New Delhi:
The coronavirus graph in Delhi has remained on a relentless climb, registering a new high of 5,739 fresh cases over the last 24 hours. This was the second consecutive day when the national capital logged more than 5,000 new patients of the highly infectious disease.
Yesterday, the city recorded its 5,673 cases, breaching the 5,000 barrier for the first time since the outbreak reached it.
For two days before that, the national capital has been logging over 4,000 cases a day.
Today, the Union Health Secretary had held a meeting with the Health Secretary of Delhi over the spike in cases.
The Delhi government told Centre that the spike is due to social gatherings during festivities, the deteriorating air quality, increasing incidences of respiratory disorders, clusters of positive cases at work places and fatigue among frontline workers.
The Centre asked Delhi to aggressively ramp up testing and increase RT-PCR tests, focus on contact tracing and effectively enforce isolation of the traced contacts within the first 72 hours.
After yesterday’s record rise, Delhi Health Minister Satyender Jain was cautious, saying it is too early to infer if the national capital was seeing a third wave of Covid.
“We should wait and observe the trend for a week. We will not be able to say anything in definite terms till then. It is too early to call it a third wave just yet. But, it might be a possibility,” Mr Jain had said.
Last month, Chief Minister Arvind Kejriwal had said the national capital had turned the corner after a second wave of COVID-19.
“On September 16, Delhi recorded approximately 4,500 cases. After that, the cases started to decline and in the last 24 hours, 3,700 cases have come up in the national capital,” the Chief Minister had said. “In the coming days, the numbers will decline further,” he added.
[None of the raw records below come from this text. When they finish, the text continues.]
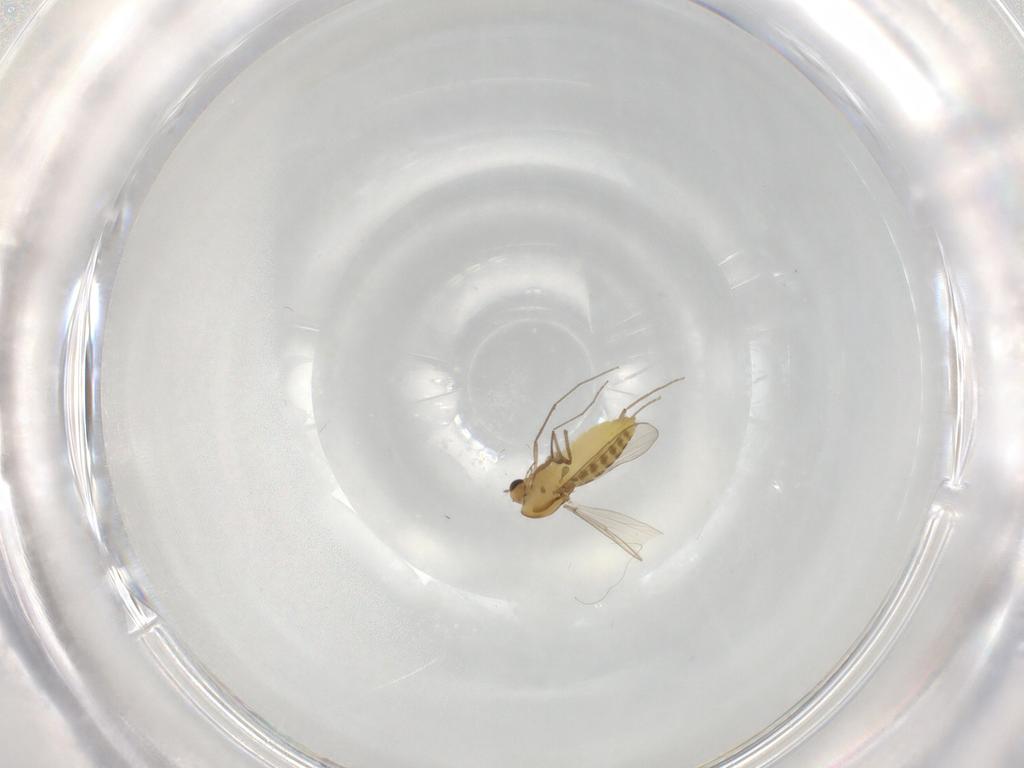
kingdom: Animalia
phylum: Arthropoda
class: Insecta
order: Diptera
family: Chironomidae
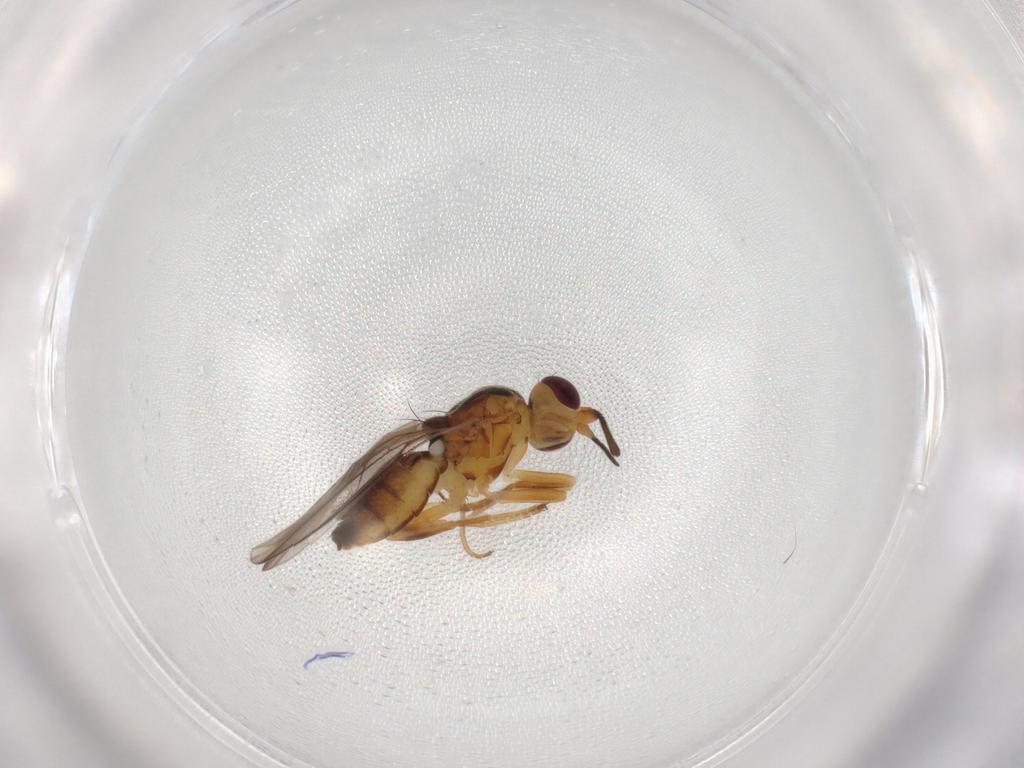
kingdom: Animalia
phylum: Arthropoda
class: Insecta
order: Diptera
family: Chloropidae
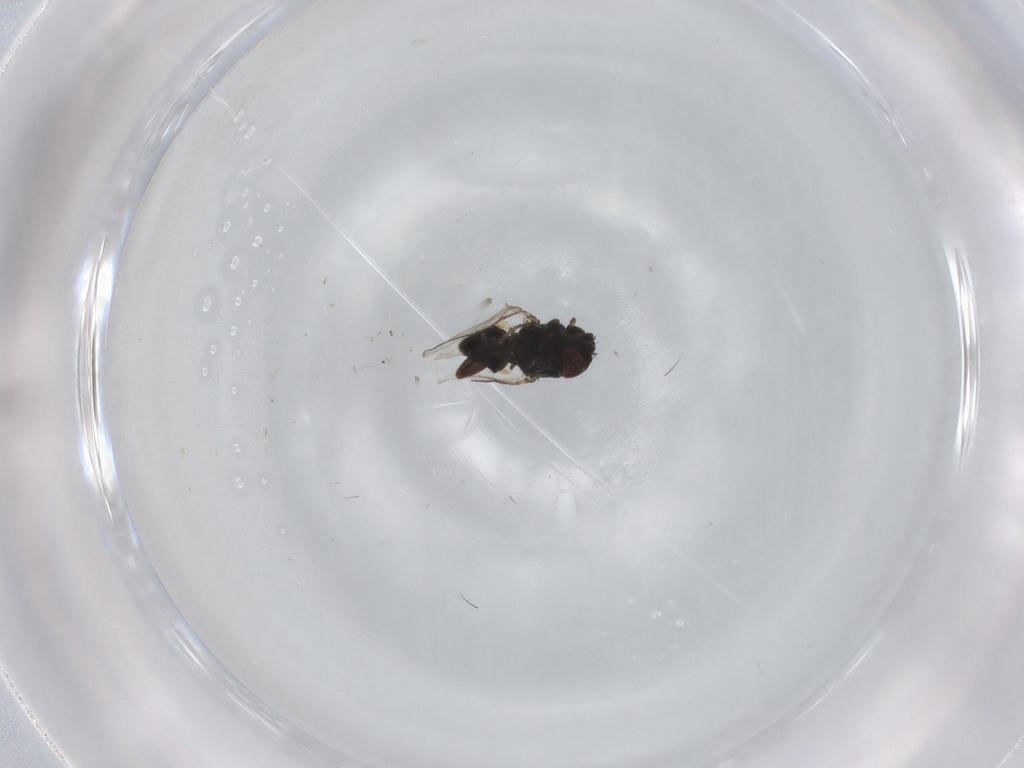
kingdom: Animalia
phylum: Arthropoda
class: Insecta
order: Diptera
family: Milichiidae
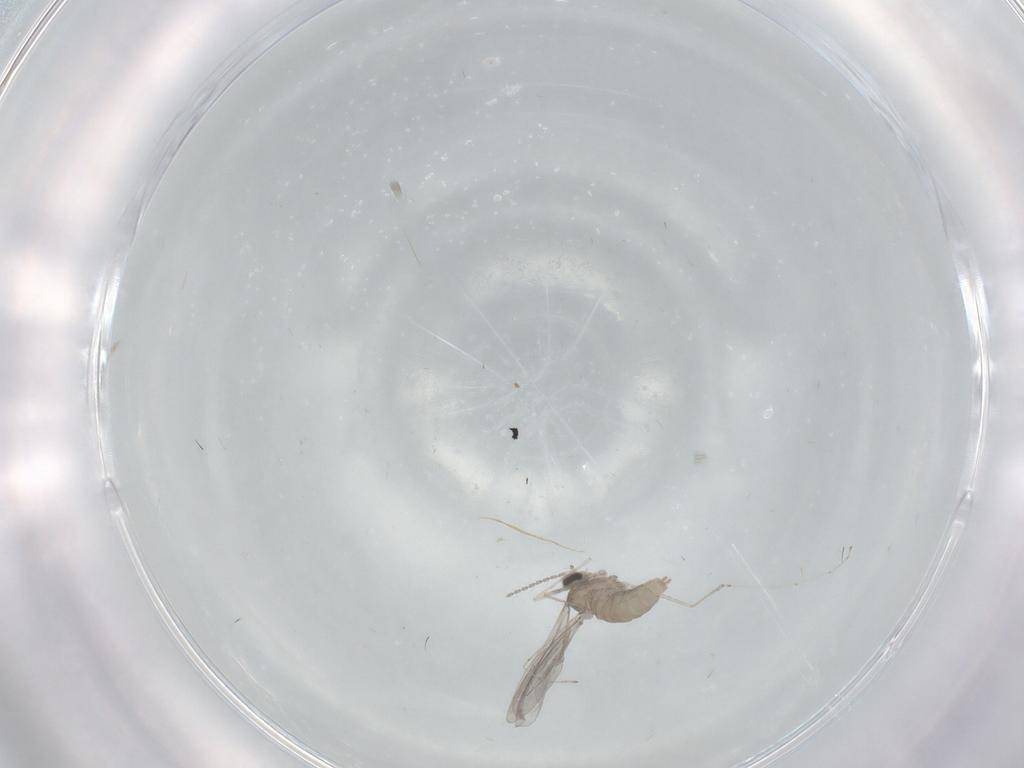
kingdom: Animalia
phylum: Arthropoda
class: Insecta
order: Diptera
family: Cecidomyiidae
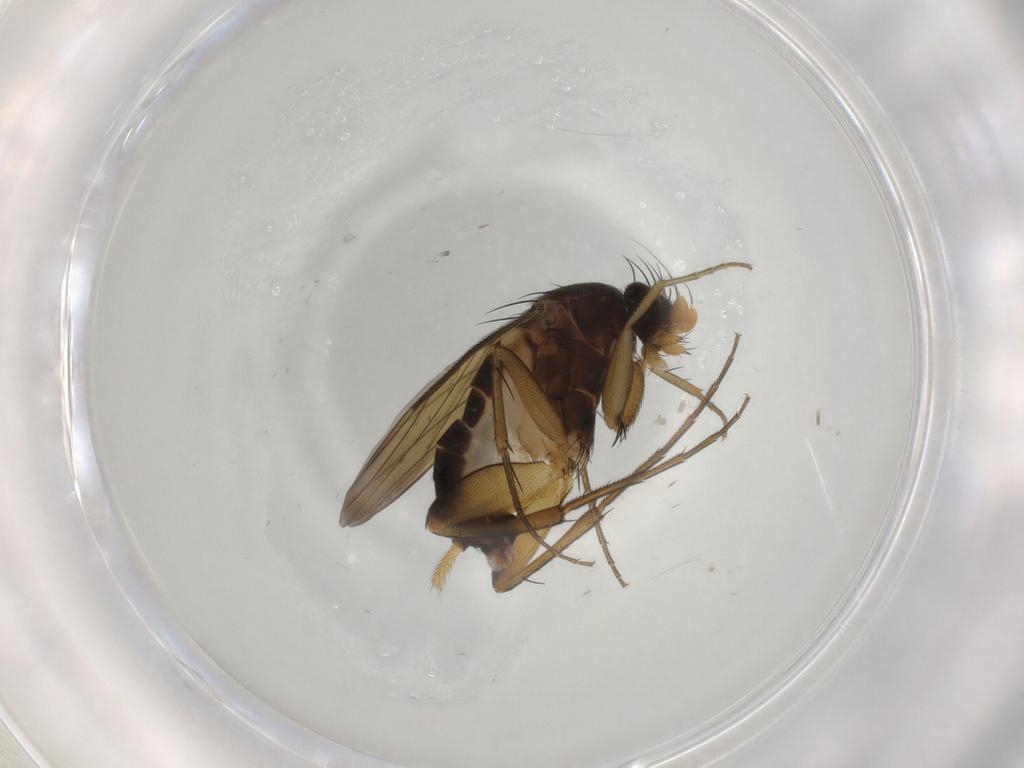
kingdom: Animalia
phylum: Arthropoda
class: Insecta
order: Diptera
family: Phoridae
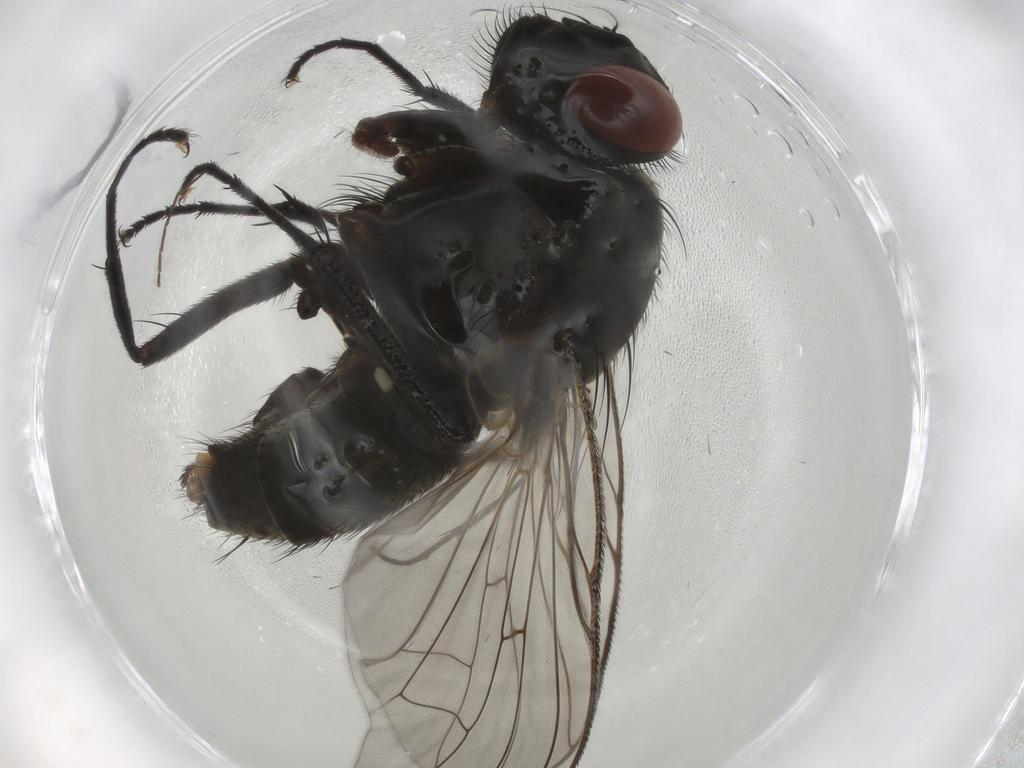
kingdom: Animalia
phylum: Arthropoda
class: Insecta
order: Diptera
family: Muscidae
With the festival season on and the air quality tanking at the onset of winter, the city has been bracing for a spike in cases. A recent report by the National Centre for Disease Control has said Delhi may see up to 15,000 Covid cases daily in winter.
Underscoring that the spike was not unexpected, Mr Jain said the government has changed its strategy to meet the challenge.
“Now, when a person tests positive, we also test his entire family and all his close contacts. We do this not just once but twice – the second time after 4 to 5 days,” he said, adding the spike could just be a fallout of the increased testing.